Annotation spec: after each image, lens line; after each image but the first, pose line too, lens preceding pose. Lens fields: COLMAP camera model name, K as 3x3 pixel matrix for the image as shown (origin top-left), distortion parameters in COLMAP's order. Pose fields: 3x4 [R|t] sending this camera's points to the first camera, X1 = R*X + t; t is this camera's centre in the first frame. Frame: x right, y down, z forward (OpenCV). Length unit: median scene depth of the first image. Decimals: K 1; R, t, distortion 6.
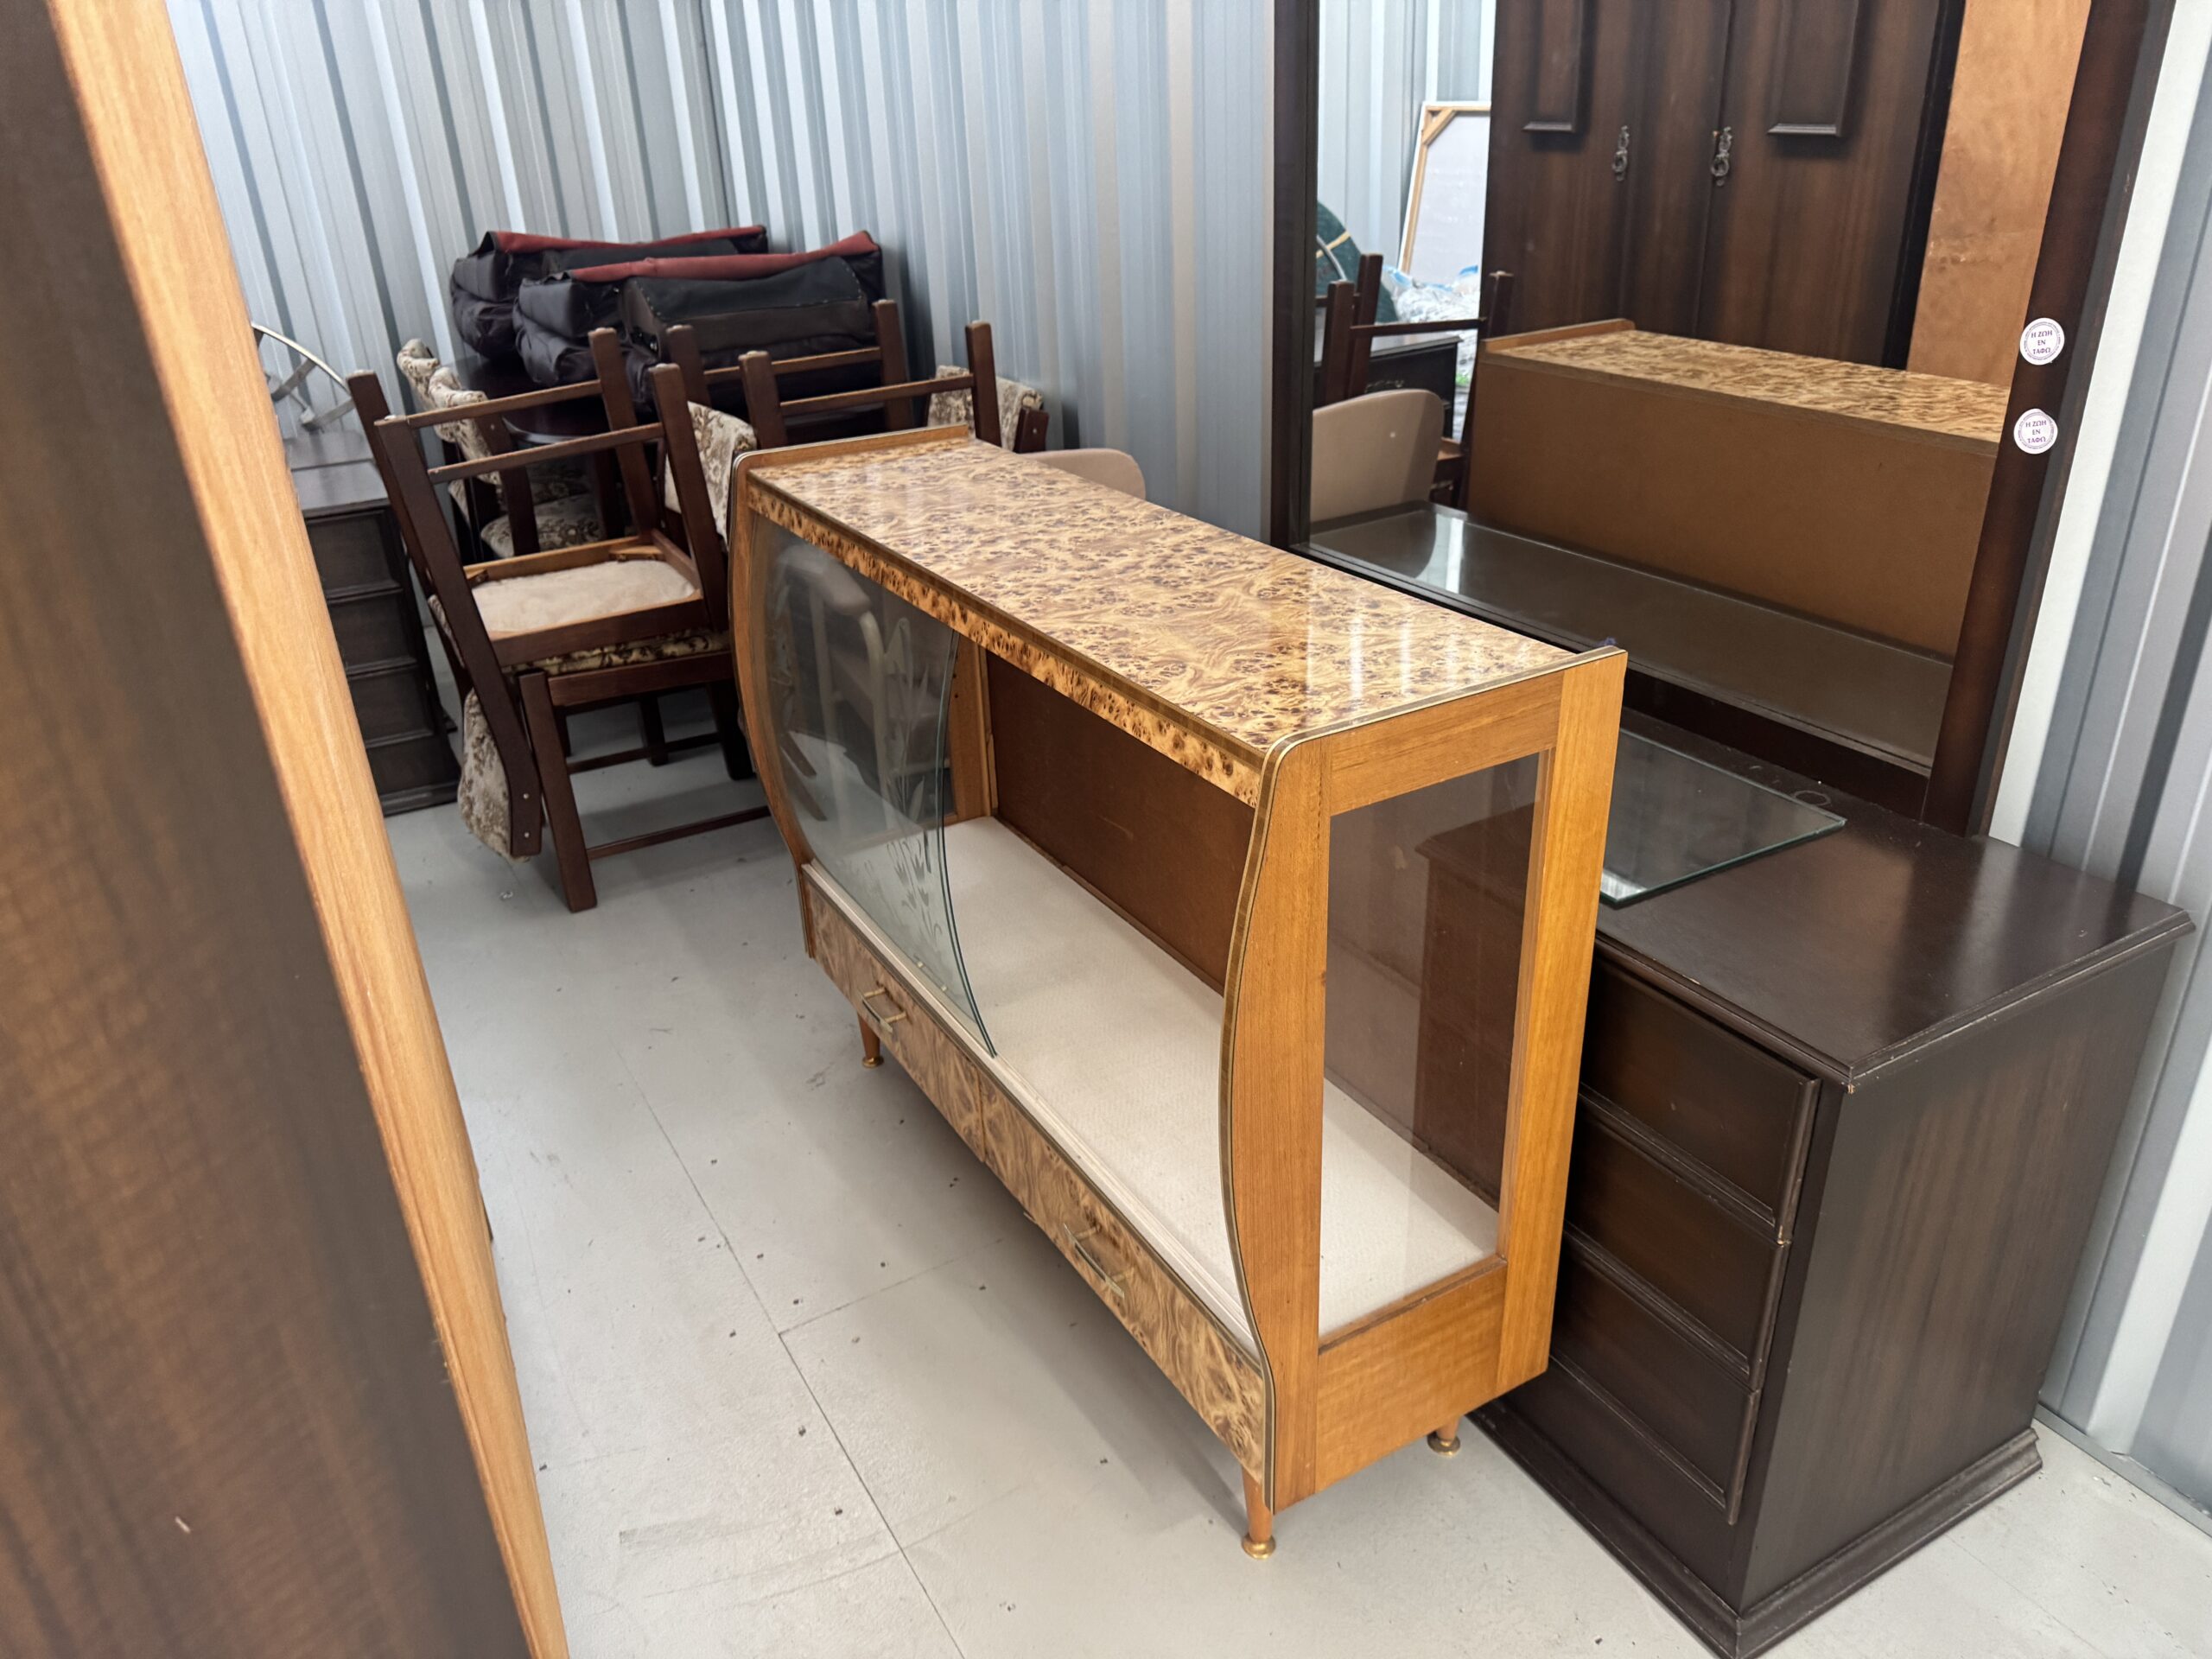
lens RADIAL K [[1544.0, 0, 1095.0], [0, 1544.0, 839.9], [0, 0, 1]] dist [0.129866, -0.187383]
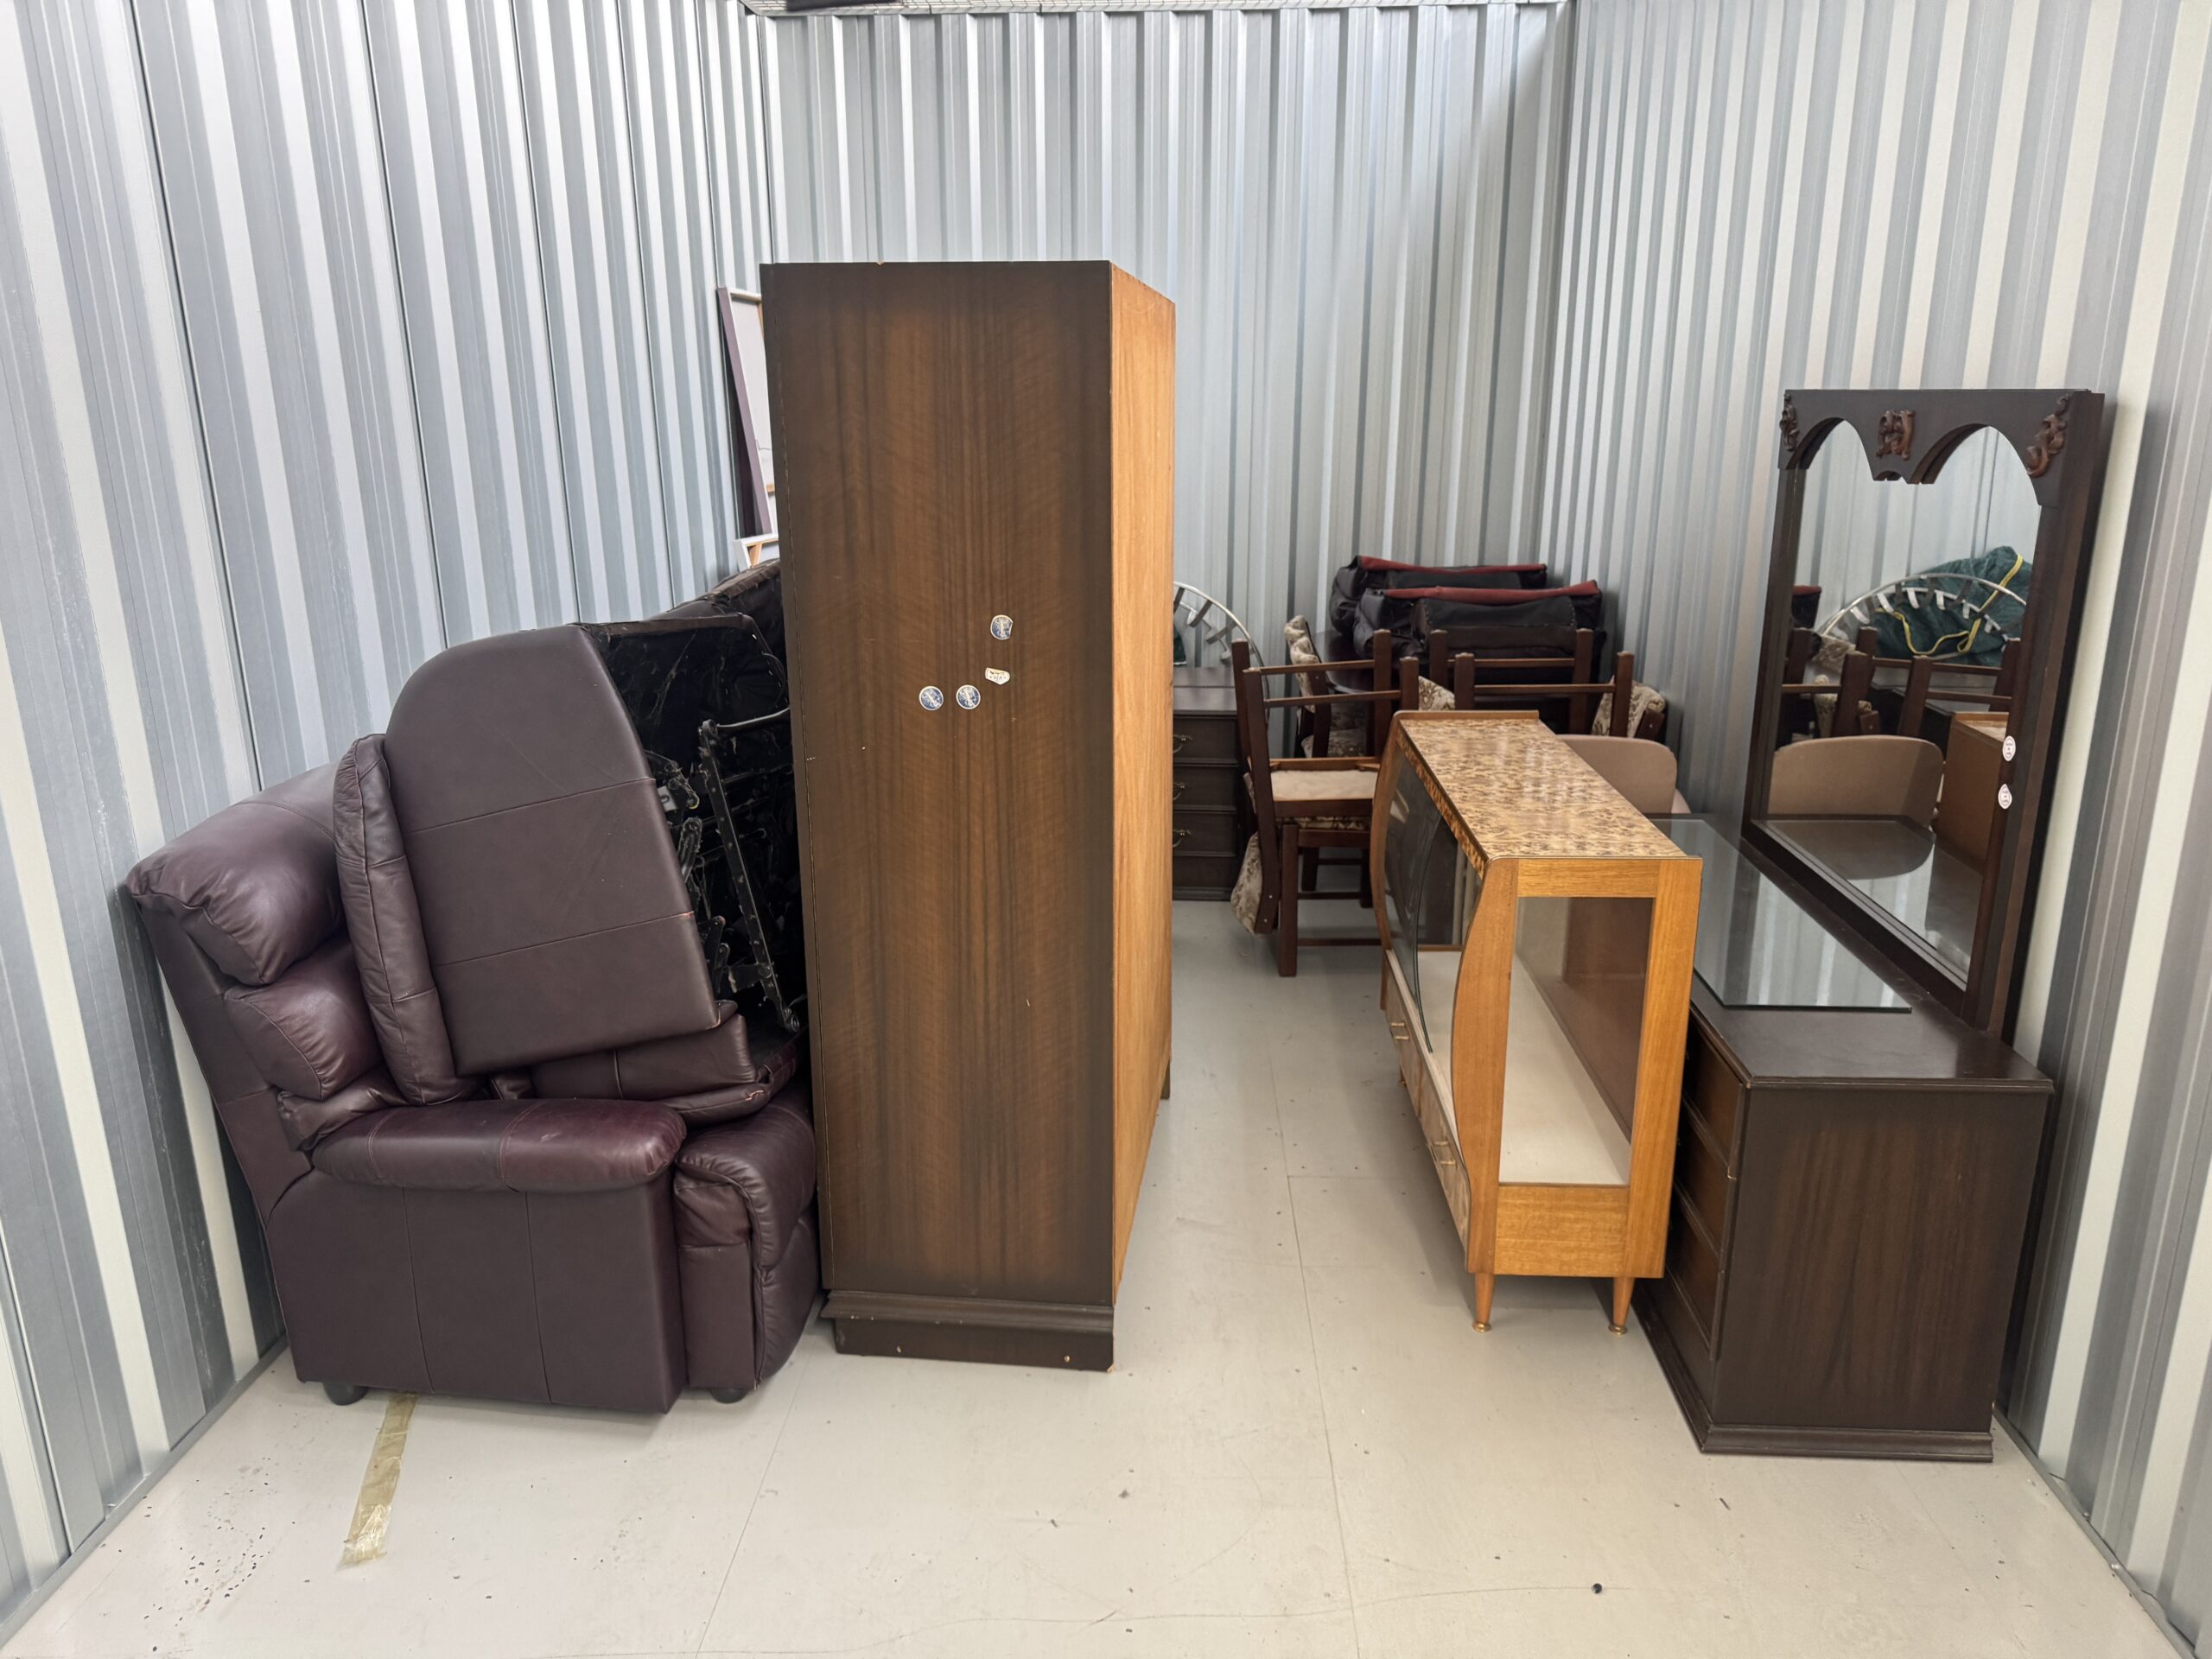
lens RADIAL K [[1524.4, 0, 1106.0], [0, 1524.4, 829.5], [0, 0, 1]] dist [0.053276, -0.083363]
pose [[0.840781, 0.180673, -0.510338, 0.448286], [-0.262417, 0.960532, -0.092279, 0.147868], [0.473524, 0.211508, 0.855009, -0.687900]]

Work required:
Reproduce every line of the data above word for word, leaving out the pictures.

Your response:
Annotation spec: after each image, lens line; after each image but the first, pose line too, lens preceding pose. Lens fields: COLMAP camera model name, K as 3x3 pixel matrix for the image as shown (origin top-left), distortion parameters in COLMAP's order. Pose fields: 3x4 [R|t] sending this camera's points to the first camera, X1 = R*X + t; t is this camera's centre in the first frame. Frame: x right, y down, z forward (OpenCV). Length unit: median scene depth of the first image. Decimals: K 1; R, t, distortion 6.
lens RADIAL K [[1544.0, 0, 1095.0], [0, 1544.0, 839.9], [0, 0, 1]] dist [0.129866, -0.187383]
lens RADIAL K [[1524.4, 0, 1106.0], [0, 1524.4, 829.5], [0, 0, 1]] dist [0.053276, -0.083363]
pose [[0.840781, 0.180673, -0.510338, 0.448286], [-0.262417, 0.960532, -0.092279, 0.147868], [0.473524, 0.211508, 0.855009, -0.687900]]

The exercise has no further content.